14 Jul 2006 @ 11:04, by John Oates
Just look around you at all the people and imagine what is going on inside each head. Each person, as a detached physical and mental entity, may be very different in opinion and activity but all are conducting, to some degree, a private and perhaps totally secret but essentially similar struggle in the mind.
All creatures on Earth, excepting ourselves, pursue life with vigour and without question, requiring no more than the instinctive impulsion of energy, or life-force, to give them their singleness of purpose. We, having the faculty of knowing and reasoning, or intellect, require a reason for living, a purpose other than merely to live - a meaning to warrant our presence here. What we really want to know is truth, but growing understanding of truth would bring increasing desire to live by it. Existing reality is false and requires, on the contrary, that we automatically ignore, deny, or flout truth. To overcome this dilemma we have invented religions enabling us to claim morality while practising immorality.
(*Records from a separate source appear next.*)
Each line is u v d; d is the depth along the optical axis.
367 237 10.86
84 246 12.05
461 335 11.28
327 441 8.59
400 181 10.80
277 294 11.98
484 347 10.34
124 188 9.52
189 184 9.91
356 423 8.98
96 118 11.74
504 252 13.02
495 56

The adoption of religions further enables us to combine morality with immorality by fighting to defend our own faith against others of different faiths. That we do this despite the fact that all religions are opposed to violence indicates that religions do not arise truly from within – from the postconscious mind and via conscience - but are imposed from without. Men identify with their different religious labels rather than with their true common humanity and use those labels to justify their unintelligent behaviour.
The many examples of religious war are well known, illustrating the insane contradiction between authority’s word and action and the strange willingness of men to obey orders and carry out violent acts that are truly repugnant to them.